Plowing tractor exhaust into the field, eliminating fertilizer costs
A wheat farmer in Australia has eliminated adding fertilizer to his crop by the simple process of injecting the cooled diesel exhaust of his modified tractor into the ground when the wheat is being sown. In doing so he eliminates releasing carbon into the atmosphere and at the same time saves himself up to $500,000 (AUD) that would have been required to fertilize his 3,900 hectares in the traditional way. Yet his crop yields over the last two years have been at least on par with his best yields since 2001. The technique was developed by a Canadian, Gary Lewis of Bio Agtive, and is currently in trial at 100 farms around the world.
Early field testing being done by Canadian, Gary Lewis of Bio Agtive
A battle is raging beneath the bobbing heads of Ian Linklater’s wheat crop in the red, loamy soils of Gol Gol.
In this break-your-heart farming land near the Murray River, north of Mildura, the enemies are drought, nutrient depletion, salt and rising farming costs.
The battle’s unlikely heroes are Mr Linklater and his 400-horsepower, oxygen-sucking, diesel-guzzling, carbon-spewing tractor.
International debate rages over the cost and plausibility of reducing greenhouse gas emissions from coal-fired power stations by pumping carbon underground.

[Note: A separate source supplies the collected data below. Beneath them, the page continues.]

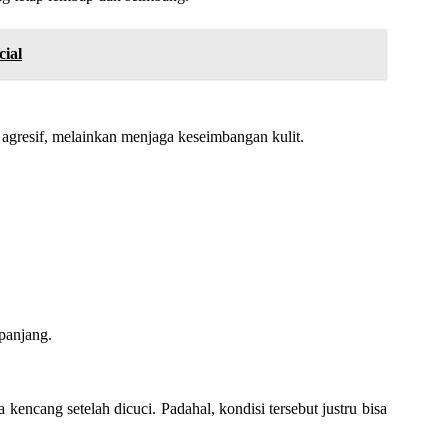
ial
 agresif, melainkan menjaga keseimbangan kulit.
 panjang.
kencang setelah dicuci. Padahal, kondisi tersebut justru bisa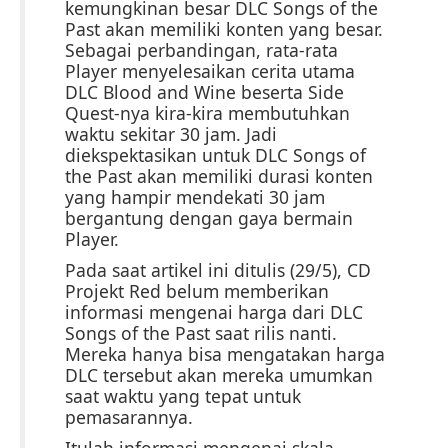
kemungkinan besar DLC Songs of the
Past akan memiliki konten yang besar.
Sebagai perbandingan, rata-rata
Player menyelesaikan cerita utama
DLC Blood and Wine beserta Side
Quest-nya kira-kira membutuhkan
waktu sekitar 30 jam. Jadi
diekspektasikan untuk DLC Songs of
the Past akan memiliki durasi konten
yang hampir mendekati 30 jam
bergantung dengan gaya bermain
Player.
Pada saat artikel ini ditulis (29/5), CD
Projekt Red belum memberikan
informasi mengenai harga dari DLC
Songs of the Past saat rilis nanti.
Mereka hanya bisa mengatakan harga
DLC tersebut akan mereka umumkan
saat waktu yang tepat untuk
pemasarannya.
Itulah informasi mengenai skala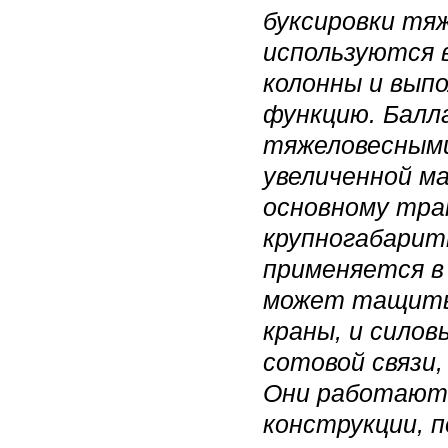
буксировки тя
используются 
колонны и вып
функцию. Балл
тяжеловесными
увеличенной м
основному тра
крупногабарит
применяется в
может тащить 
краны, и сило
сотовой связи,
Они работают 
конструкции, 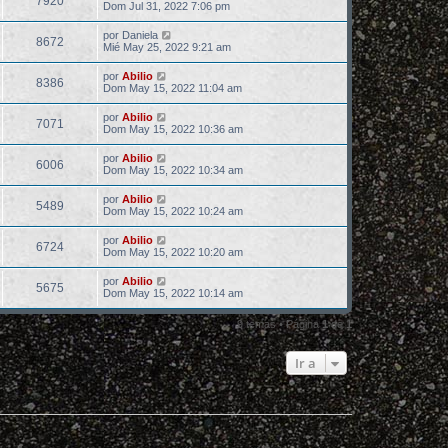
7920
Dom Jul 31, 2022 7:06 pm
por
Daniela
8672
Mié May 25, 2022 9:21 am
por
Abilio
8386
Dom May 15, 2022 11:04 am
por
Abilio
7071
Dom May 15, 2022 10:36 am
por
Abilio
6006
Dom May 15, 2022 10:34 am
por
Abilio
5489
Dom May 15, 2022 10:24 am
por
Abilio
6724
Dom May 15, 2022 10:20 am
por
Abilio
5675
Dom May 15, 2022 10:14 am
9 temas • Página
1
de
1
Ir a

But Mr Linklater is literally plowing ahead, injecting his tractor’s fossil fuel exhaust fumes directly into the ground, where they enhance the biochemical interaction between plants and soil microbes. And it seems his home-grown version of carbon sequestration, introduced in 2007, is getting results, with this year’s crop, aided by better rainfall, his best since 2001.

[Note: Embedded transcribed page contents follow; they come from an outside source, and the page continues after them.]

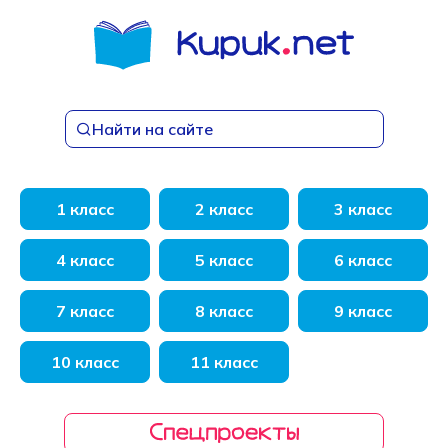
Перейти
к
содержанию
Найти на сайте
1 класс
2 класс
3 класс
4 класс
5 класс
6 класс
7 класс
8 класс
9 класс
10 класс
11 класс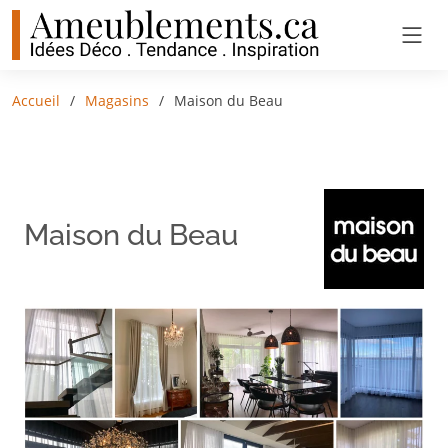
Accueil
Magasins
Maison du Beau
Maison du Beau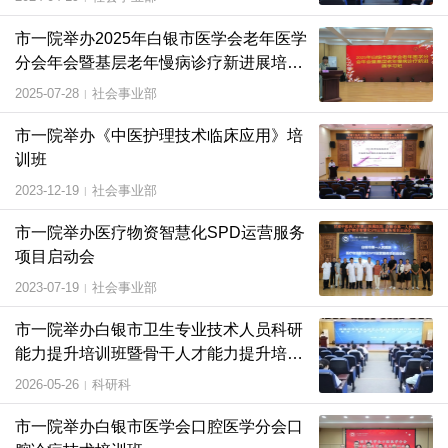
市一院举办2025年白银市医学会老年医学
分会年会暨基层老年慢病诊疗新进展培训
班
2025-07-28
社会事业部
|
市一院举办《中医护理技术临床应用》培
训班
2023-12-19
社会事业部
|
市一院举办医疗物资智慧化SPD运营服务
项目启动会
2023-07-19
社会事业部
|
市一院举办白银市卫生专业技术人员科研
能力提升培训班暨骨干人才能力提升培训
会
2026-05-26
科研科
|
市一院举办白银市医学会口腔医学分会口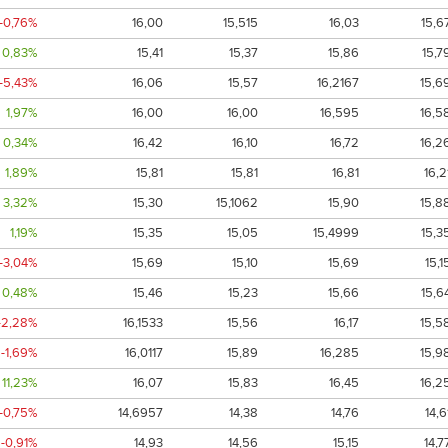
-0,76%
16,00
15,515
16,03
15,6
0,83%
15,41
15,37
15,86
15,7
-5,43%
16,06
15,57
16,2167
15,6
1,97%
16,00
16,00
16,595
16,5
0,34%
16,42
16,10
16,72
16,2
1,89%
15,81
15,81
16,81
16,2
3,32%
15,30
15,1062
15,90
15,8
1,19%
15,35
15,05
15,4999
15,3
-3,04%
15,69
15,10
15,69
15,1
0,48%
15,46
15,23
15,66
15,6
-2,28%
16,1533
15,56
16,17
15,5
-1,69%
16,0117
15,89
16,285
15,9
11,23%
16,07
15,83
16,45
16,2
-0,75%
14,6957
14,38
14,76
14,6
-0,91%
14,93
14,56
15,15
14,7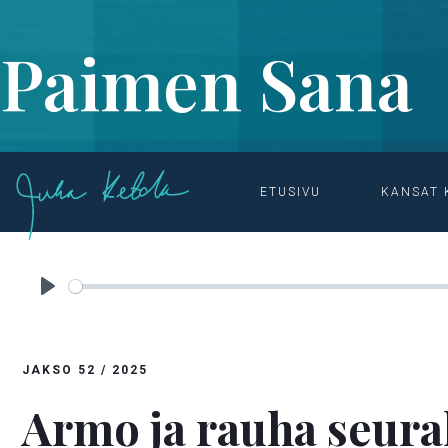
Paimen Sana
ETUSIVU
KANSAT 
ETUSIVU

OHJELMAT & MATERIAALIT

PAIMEN SANA
Play
JAKSO
52
/
2025
Armo ja rauha seur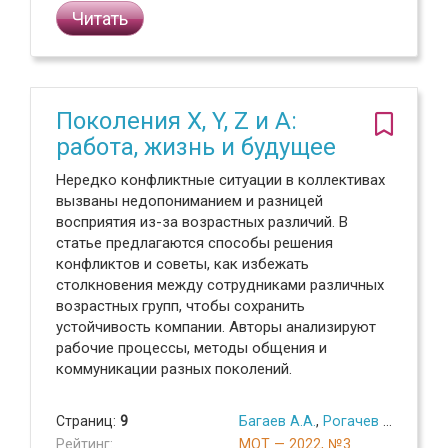
Читать
Поколения X, Y, Z и Α:
работа, жизнь и будущее
Нередко конфликтные ситуации в коллективах
вызваны недопониманием и разницей
восприятия из-за возрастных различий. В
статье предлагаются способы решения
конфликтов и советы, как избежать
столкновения между сотрудниками различных
возрастных групп, чтобы сохранить
устойчивость компании. Авторы анализируют
рабочие процессы, методы общения и
коммуникации разных поколений.
Страниц:
9
Багаев А.А.
,
Рогачев А.Ю.
Рейтинг:
МОТ — 2022, №3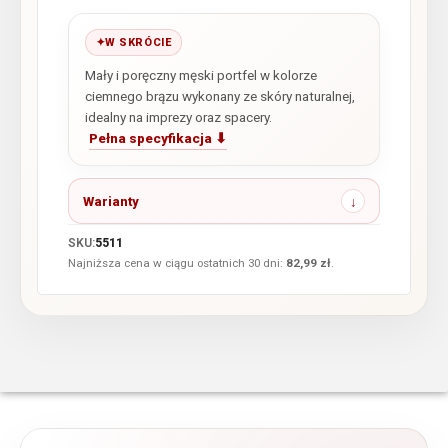
W SKRÓCIE
Mały i poręczny męski portfel w kolorze
ciemnego brązu wykonany ze skóry naturalnej,
idealny na imprezy oraz spacery.
Pełna specyfikacja ⬇
Warianty
SKU:
5511
Najniższa cena w ciągu ostatnich 30 dni:
82,99
zł
.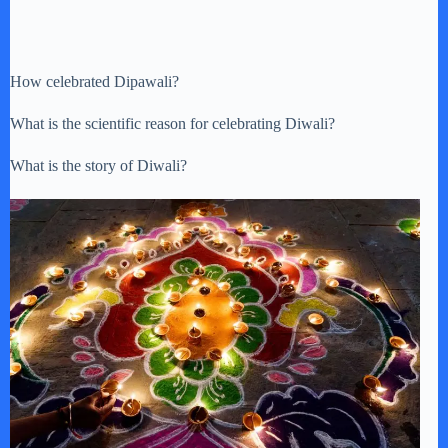
How celebrated Dipawali?
What is the scientific reason for celebrating Diwali?
What is the story of Diwali?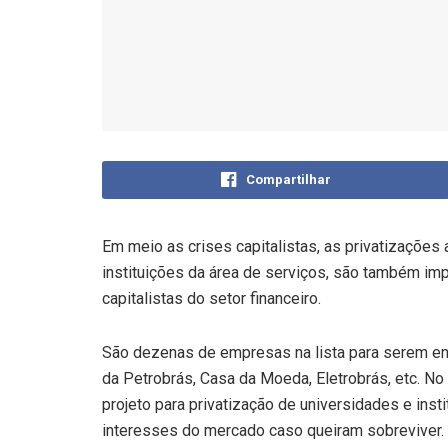
Compartilhar
Em meio as crises capitalistas, as privatizaçõ
instituições da área de serviços, são também im
capitalistas do setor financeiro.
São dezenas de empresas na lista para serem entr
da Petrobrás, Casa da Moeda, Eletrobrás, etc. No
projeto para privatização de universidades e inst
interesses do mercado caso queiram sobreviver.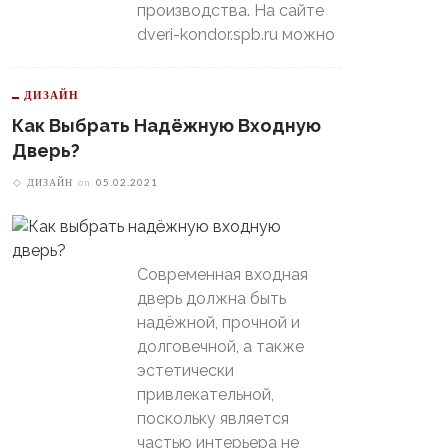
производства. На сайте
dveri-kondor.spb.ru можно
ДИЗАЙН
Как Выбрать Надёжную Входную
Дверь?
ДИЗАЙН
on
05.02.2021
Современная входная
дверь должна быть
надёжной, прочной и
долговечной, а также
эстетически
привлекательной,
поскольку является
частью интерьера не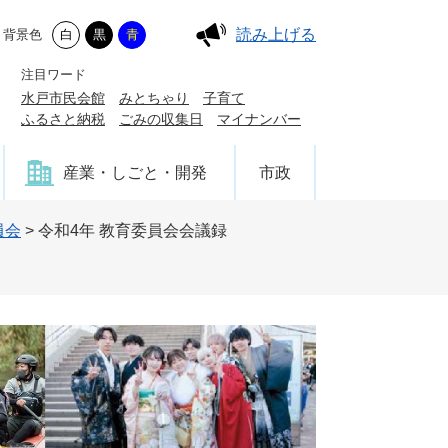
読み上げる
背景色
白
黒
青
注目ワード
水戸市民会館
みとちゃり
子育て
ふるさと納税
ごみの収集日
マイナンバー
産業・しごと・開発
市政
員会
>
令和4年 教育委員会会議録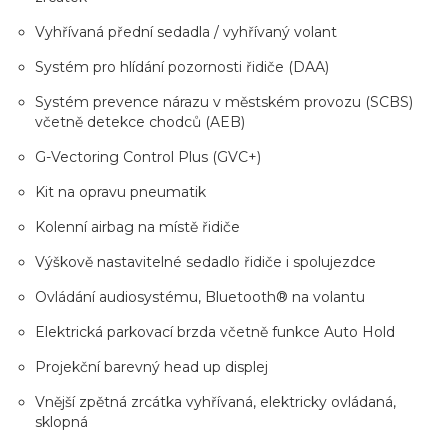
Vyhřívaná přední sedadla / vyhřívaný volant
Systém pro hlídání pozornosti řidiče (DAA)
Systém prevence nárazu v městském provozu (SCBS)
včetně detekce chodců (AEB)
G-Vectoring Control Plus (GVC+)
Kit na opravu pneumatik
Kolenní airbag na místě řidiče
Výškově nastavitelné sedadlo řidiče i spolujezdce
Ovládání audiosystému, Bluetooth® na volantu
Elektrická parkovací brzda včetně funkce Auto Hold
Projekční barevný head up displej
Vnější zpětná zrcátka vyhřívaná, elektricky ovládaná,
sklopná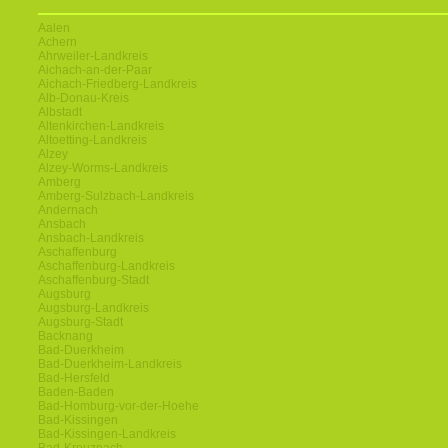
Aalen
Achern
Ahrweiler-Landkreis
Aichach-an-der-Paar
Aichach-Friedberg-Landkreis
Alb-Donau-Kreis
Albstadt
Altenkirchen-Landkreis
Altoetting-Landkreis
Alzey
Alzey-Worms-Landkreis
Amberg
Amberg-Sulzbach-Landkreis
Andernach
Ansbach
Ansbach-Landkreis
Aschaffenburg
Aschaffenburg-Landkreis
Aschaffenburg-Stadt
Augsburg
Augsburg-Landkreis
Augsburg-Stadt
Backnang
Bad-Duerkheim
Bad-Duerkheim-Landkreis
Bad-Hersfeld
Baden-Baden
Bad-Homburg-vor-der-Hoehe
Bad-Kissingen
Bad-Kissingen-Landkreis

“It might not seem that emissions from one tractor could do a lot, but per hectare it emits 1100 kilos of carbon,” Mr Linklater says.
Adapting methods developed by Canadian farmer Gary Lewis, of BioAgtive Technologies, Mr Linklater spent $20,000 customising equipment that cools the tractor’s fumes to 30 degrees then expels them into the soil as gas fertilizer when he sows his crop.
His trials, which are being replicated in Canada, Britain and South Africa, are gaining global attention and are now the focus of scientific research. ”When I heard about it, I listened and the science of it seemed to make sense, but with fertilizer costs at about $1200 to $1500 a ton, the economics of it got me into gear,” Mr Linklater says.
At today’s prices it would have cost him $500,000 in phosphorous and nitrogen fertilisers to prepare 3900 hectares for planting. But in the two years since he and his sons began trialling the new technique, no fertiliser has been applied. The saving is enough to wipe a healthy chunk off the debt that he, like many drought-stricken farmers, has racked up through years of meagre rain and below-break-even wheat prices.
Political debate continues over inclusion of agriculture in Australia’s emissions trading scheme, but Mr Linklater says farmers have nothing to fear from such a scheme. ”It’s coming anyway, regardless of what happens in Australia. Governments around the world are moving ahead with carbon taxes and we will all have to pay.”
The Federal Opposition has proposed amendments permanently removing agriculture’s methane emissions from an emissions trading scheme while allowing farmers to make money through carbon credits earned from replanting trees and storing carbon in the soil.
The Government has delayed a decision on agriculture, which accounts for 18 per cent of the nation’s greenhouse gases, until 2013.”